В три прыжка поднявшись на дорогу, Сергей огляделся. Все, здесь ему делать было уже нечего – вражеская колонна перестала существовать. Редкие хлопки выстрелов неподалеку – ну понятно, добивают. Рядом замер БТ-5 с вырванным лобовым листом, чадящий густым жирным дымом. Внутри танка, как в печке, колыхалось и пульсировало жаром пламя. Отвратительно воняло паленым мясом, но почему-то это тоже не вызвало никаких лишних мыслей и ощущений.
Спустившись к товарищам, Сергей присел на корточки перед все еще подвывающим Хинштейном, рядом с которым деловито, без суеты возился Игнатьев.
– Хреново?
– Не особо, – Игнатьев разогнулся, посмотрел на Сергея, почему-то скривился. – Ожоги второй степени. Небольшие. Пускай наши эскулапы займутся. Спирт есть?
Пошарив на поясе, Хромов обнаружил искомую флягу. Никуда не делась, родимая! Та самая, которую задарил Васильич, и даже остатки веселящей жидкости на месте. Помнится, тот же Игнатьев посмеивался – мол, истинный русский воин, на одном боку маузер, на другом вальтер, под рукой фляга с водкой, и винтовка за спиной. И сам в танке… Разбегайтесь, гады! И что? Танк уже догорает, винтовку от кровищи отмывать, оба пистолета как висели, так и висят безо всякой пользы, а фляга вот пригодилась. Дали пару глотков Альберту в качестве противошокового, ну и сами приложились…
– Живы? С дороги, увязая в глине, спускался Мартынов. – Вижу, живы… Сергей, что с тобой?
– Да вроде ничего.
– Ты себя в зеркало видел?
– Издеваешься? Может, еще и баня с девочками на примете есть?
– Это я образно.
Проследив за взглядом полковника, Сергей провел рукой по щеке. Пальцы оказались в крови, и сразу же кожа начала жестоко саднить. Мартынов сморщился так, будто ему сунули в рот особо кислый лимон, причем целиком.

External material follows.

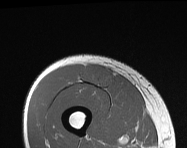
MRI of an extremity soft-tissue mass, one axial slice. Position 44 of 114 along the scan axis. MR volume resampled by the dataset authors to the PET/CT grid (not the native acquisition matrix). 187 × 148 image matrix, field of view 183 × 145 mm. Male patient. From the clinical record (not read from this slice): histological type: pleiomorphic leiomyosarcoma; grade: intermediate; site of the primary tumour: right thigh.
Outlined on this slice (expert contour drawn on MRI and transferred to this co-registered scan by the dataset authors):
- gross tumour volume including surrounding oedema: box from (x=82, y=65) to (x=113, y=87) px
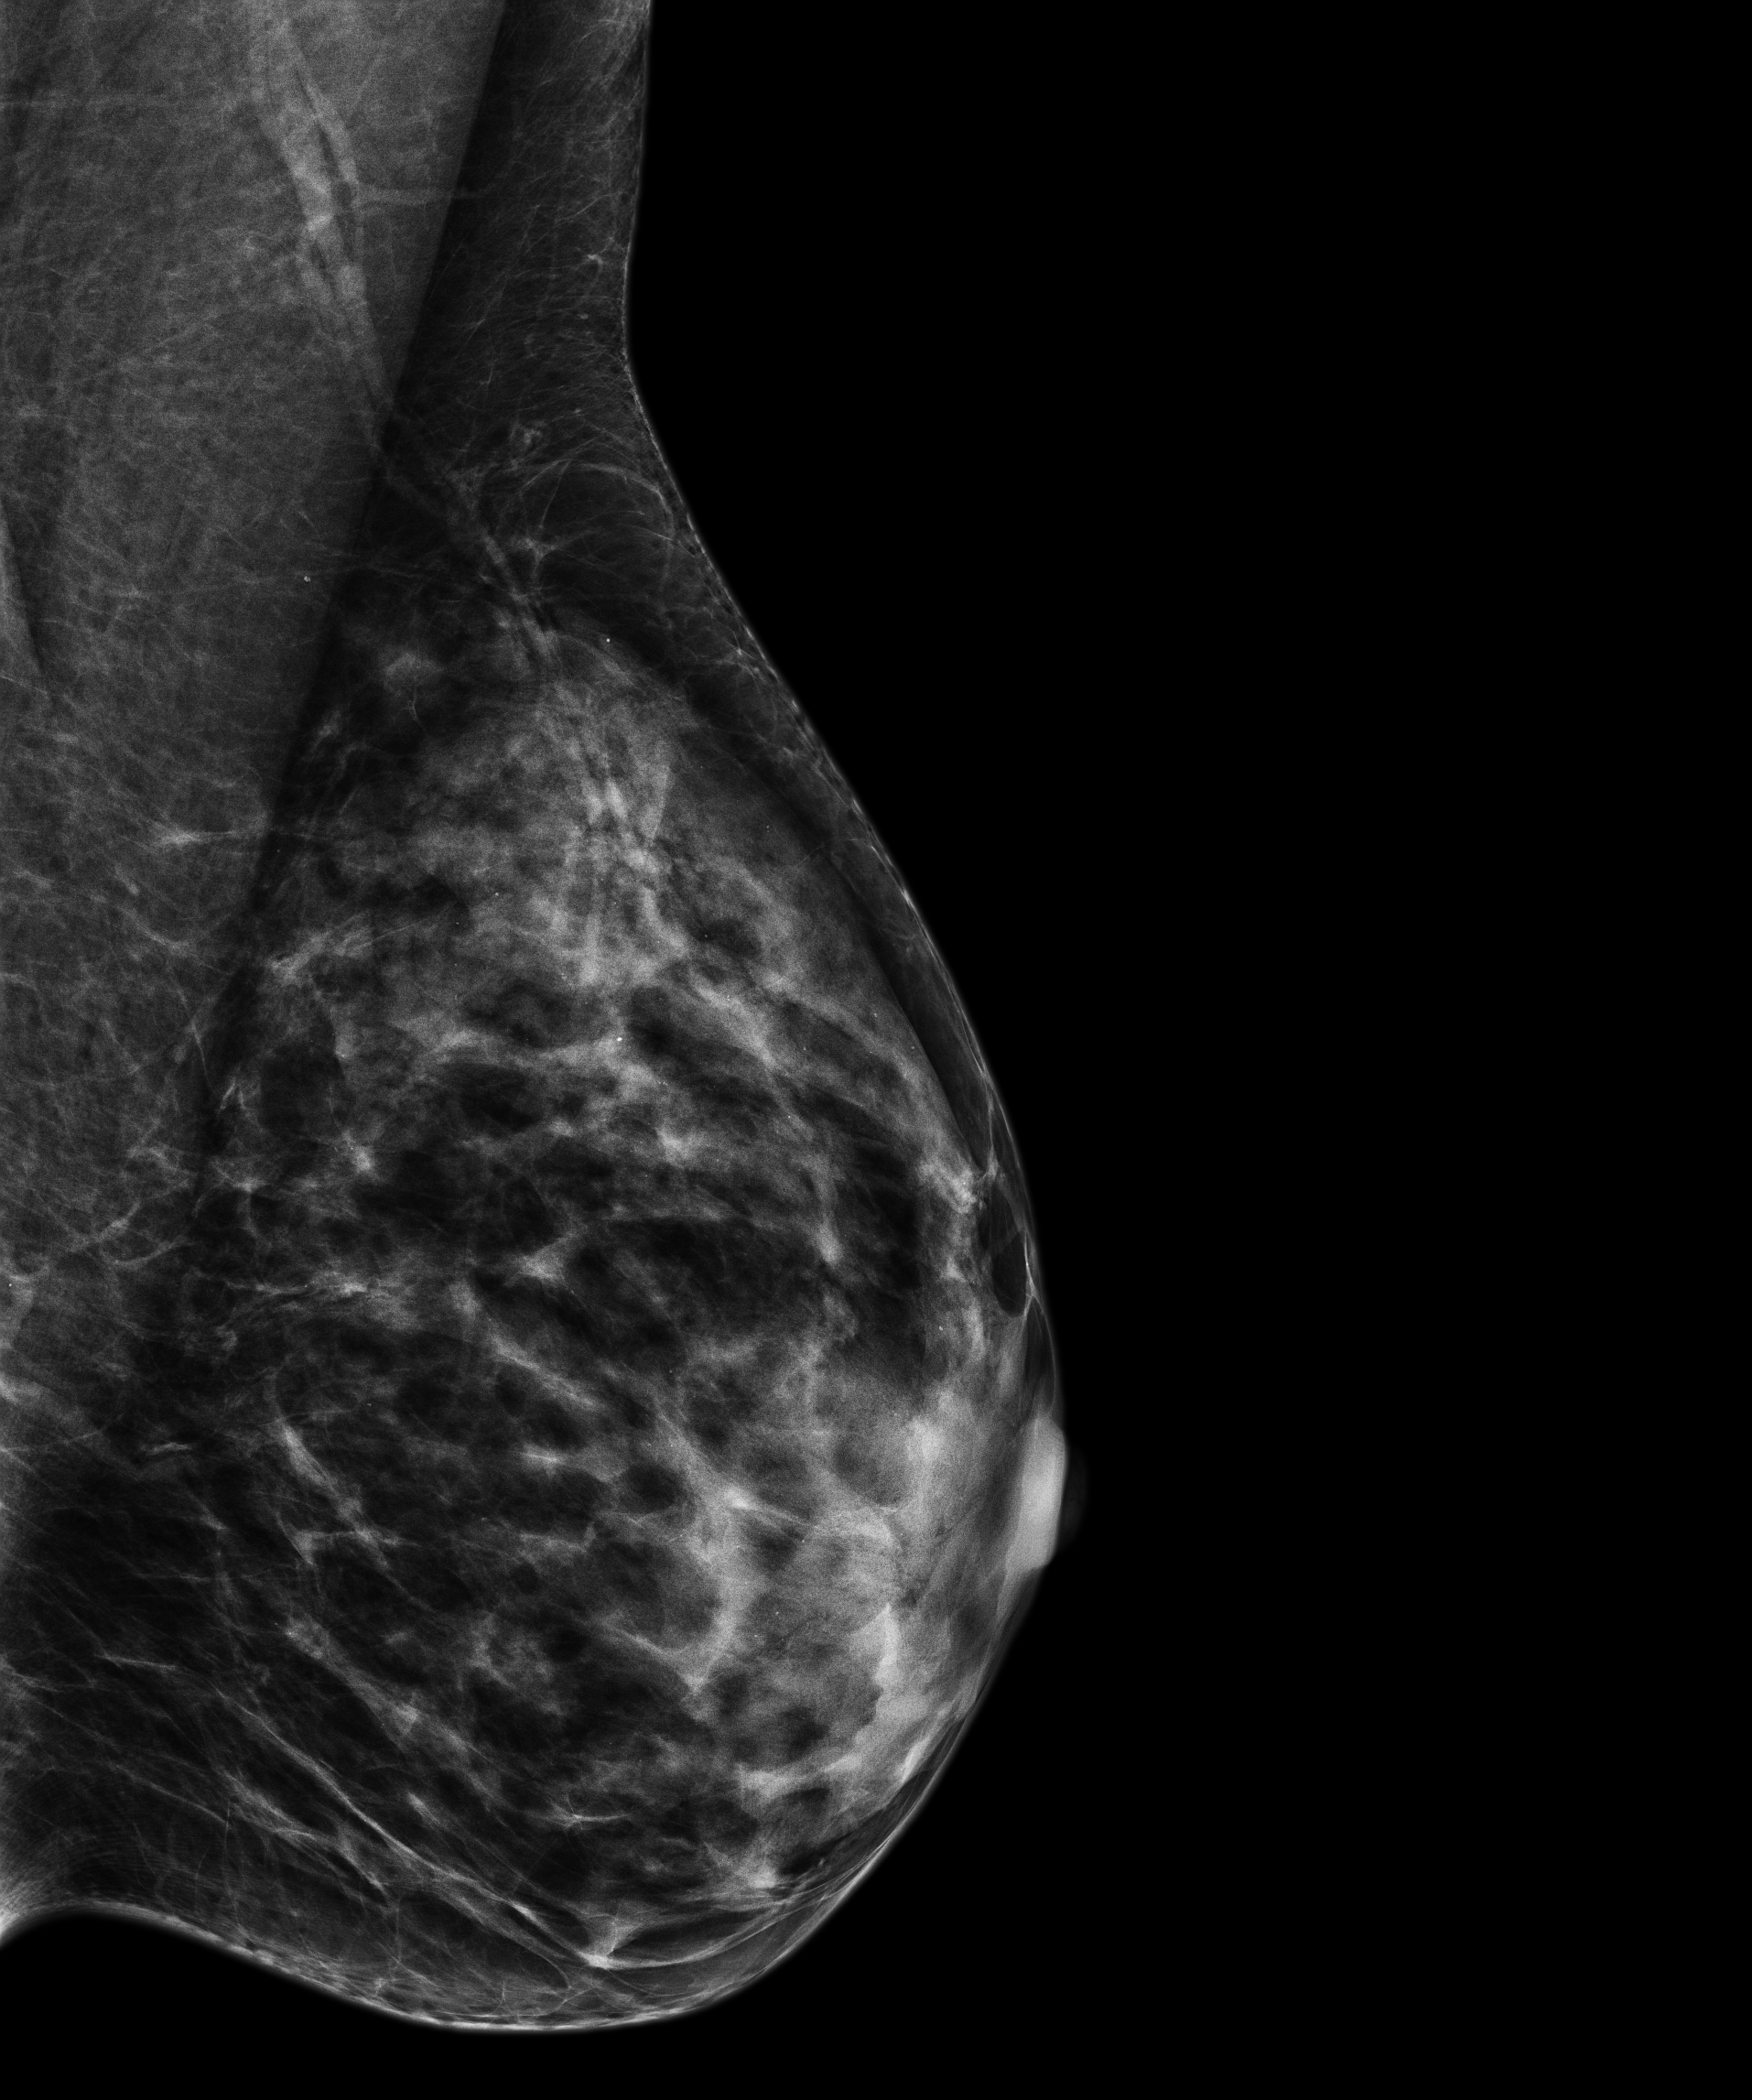
Diagnostic examination (additional views). Patient: female, 47 years.
Image type: full-field digital mammogram. Breast: left. Projection: MLO view.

– Да не лезь ты грязными лапами, болван!
Как выяснилось после протирания кожи смоченным в остатках водки платком, на щеке и шее имелись неглубокие, но длинные ранки. Видимо, когда снаряд пробил броню танка, из стальных листов выбило осколки, которые, собственно, и чиркнули мехвода. Ерунда, главное, что глаза целы. Шрамы могут остаться, авторитетно заключил Мартынов. Тоже не страшно, такие отметины мужчину украшают. Сергей предпочел бы обойтись без особых примет, но истерить не собирался. Зацепило – значит, такова карма. Все равно уже ничего не изменить, так что нечего самому себе и нервы портить.

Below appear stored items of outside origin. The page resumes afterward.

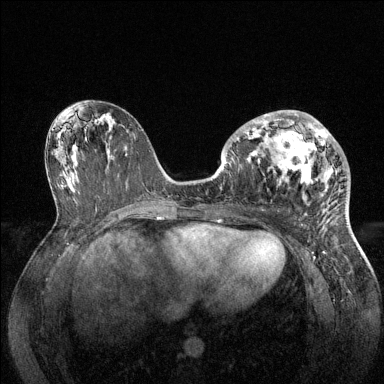
Breast MRI (dynamic contrast-enhanced), one axial slice. Position 68 of 144 along the scan axis. Dynamic contrast-enhanced series, time point 2 of 6 at this slice position (early post-contrast). 1.5 T. TE 1.6 ms, TR 4.6 ms. 1.2 mm slice thickness. 384 × 384 image matrix, field of view 360 × 360 mm. Female patient.
Annotated regions visible in this slice (semi-automatically segmented with operator editing):
- enhancing-tissue mask used for the functional tumour volume (all voxels passing the contrast-enhancement thresholds inside the analysis volume; usually the tumour): box from (x=234, y=110) to (x=346, y=195) px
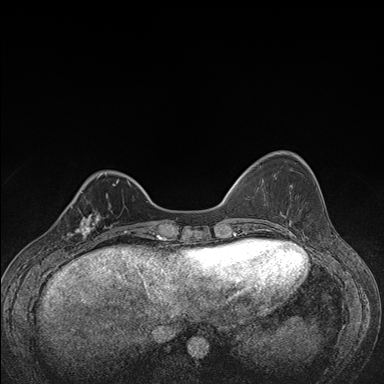
Breast MRI (dynamic contrast-enhanced), one axial slice. Slice 40 of 176 in the series (ordered by position). Dynamic contrast-enhanced series, time point 2 of 7 at this slice position (early post-contrast). 1.5 T. TE 1.5 ms, TR 4.2 ms. 1.1 mm slice thickness. 384 × 384 image matrix, field of view 310 × 310 mm. Female patient.
Outlined on this slice (semi-automatically segmented with operator editing):
- enhancing-tissue mask used for the functional tumour volume (all voxels passing the contrast-enhancement thresholds inside the analysis volume; usually the tumour): bounding box [x1, y1, x2, y2] px = [58, 206, 107, 248]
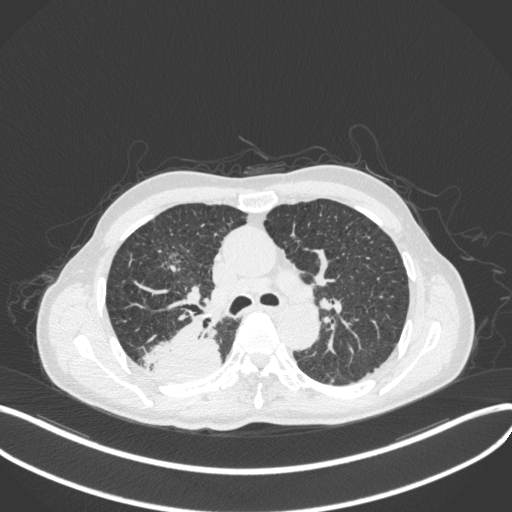
Chest CT, one axial slice; position 296 of 423 along the scan axis; 120 kVp; lung window (W 1500 / L -600 HU); 512 × 512 image matrix. Patient: male, 79 years. From the clinical record (not read from this slice): clinical TNM (as recorded): T3 N0 M0.
Structures marked on this image (bounding box drawn by a radiologist):
- lung tumour (recorded histology: adenocarcinoma): bounding box (x1, y1, x2, y2) in pixels: (143, 313, 223, 384)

Пока Хинштейна тащили к медикам, занимающим со своими скудными запасами лекарств и инструментов отдельный грузовик, Хромов, воспользовавшись статусом легкораненого, дистанцировался от этого занятия. Ну не перла его медицина в любой роли, а образ медбрата вдвойне. И без него справятся. Вместо этого он подошел к своему танку, бессильно лежащему на боку. Огонь уже практически погас, боеукладка так и не взорвалась, и даже металл не был раскаленным. Горячим – да, но совсем не обжигающим.

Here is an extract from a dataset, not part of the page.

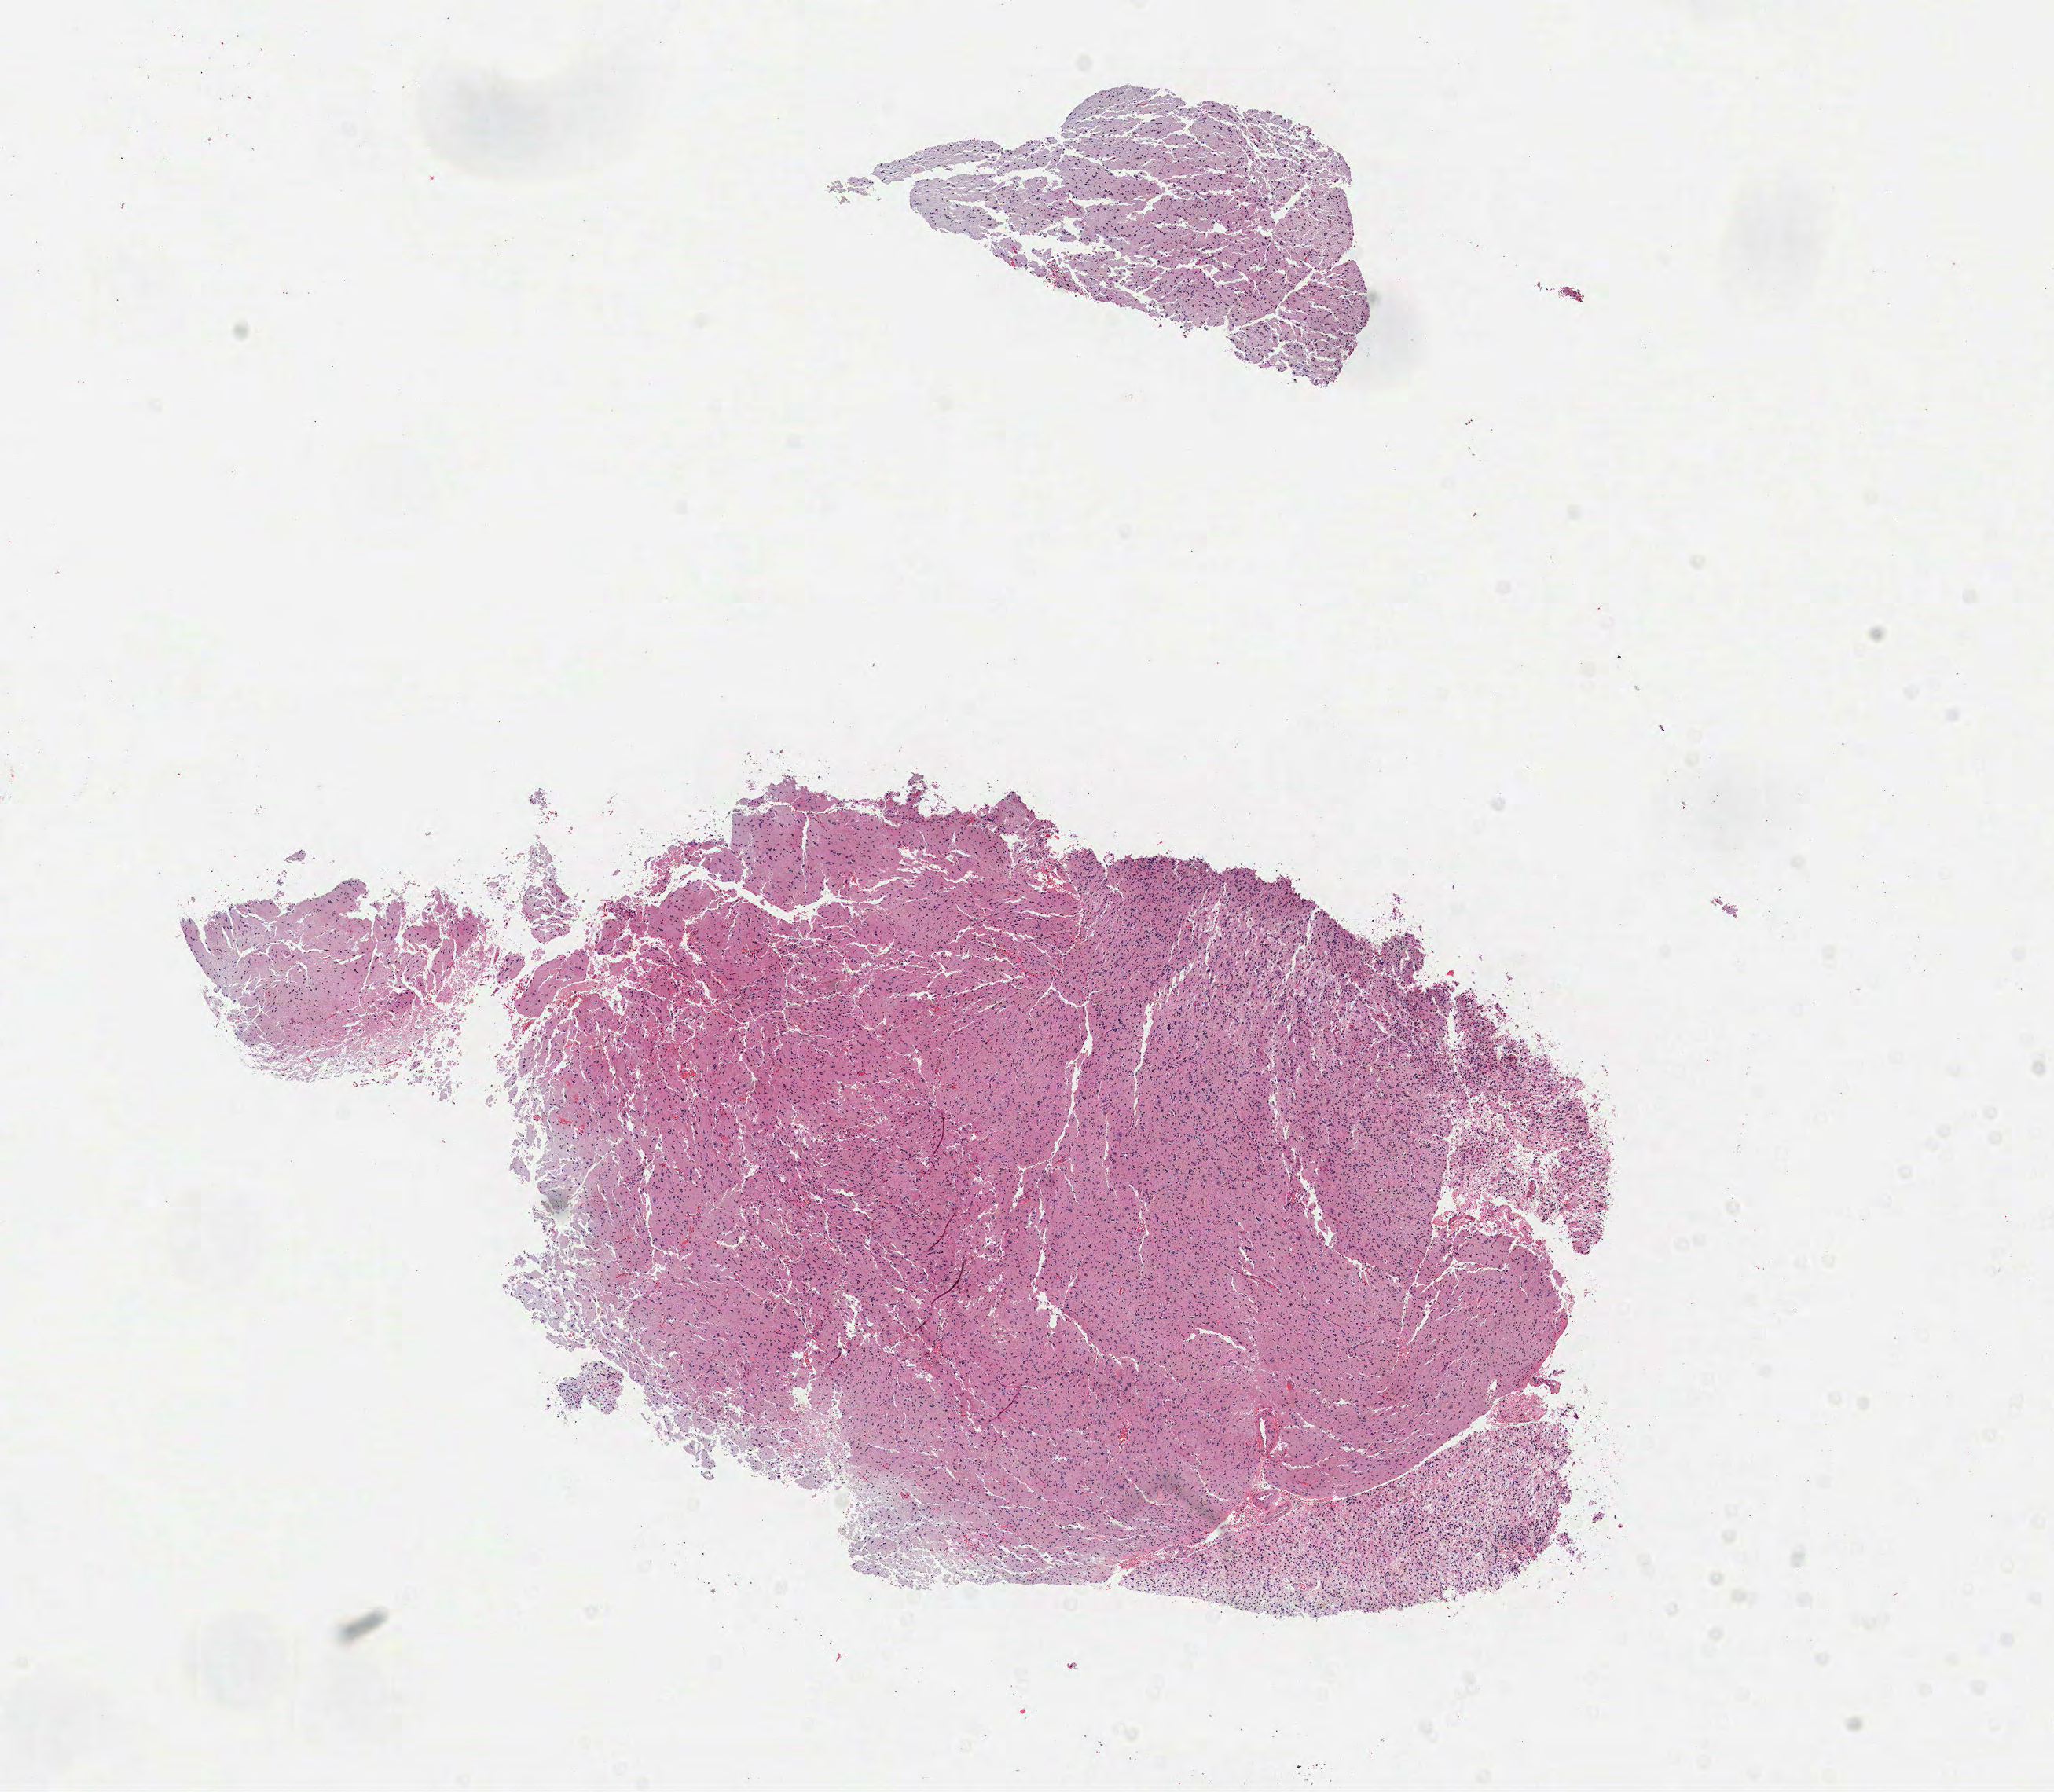
Digitized H&E tissue section (whole slide), low-resolution overview of the scanned area, about 10.5 x 9.2 mm (acquisition: 40x scan), frozen section from the top of the tissue portion, brain, primary tumour sample. Patient: male, age at initial diagnosis 23 years. Composition of this section per pathologist review: tumour cells 100%, tumour nuclei 70%.
Pathologic diagnosis: Mixed glioma (cerebrum).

Сергей посмотрел на пробоину от первого снаряда. Пара сантиметров левее – и прости-прощай, мама дорогая. «Нас извлекут из-под обломков…» Левой гусеницы не было, равно как и двух первых катков. Вот почему не удалось удержать танк – нечему уже было держать, прямое попадание и комья искореженного железа вместо ходовой. Ну и дыра в правом борту – финальная, добивающая и, в общем-то, уже необязательная часть балета.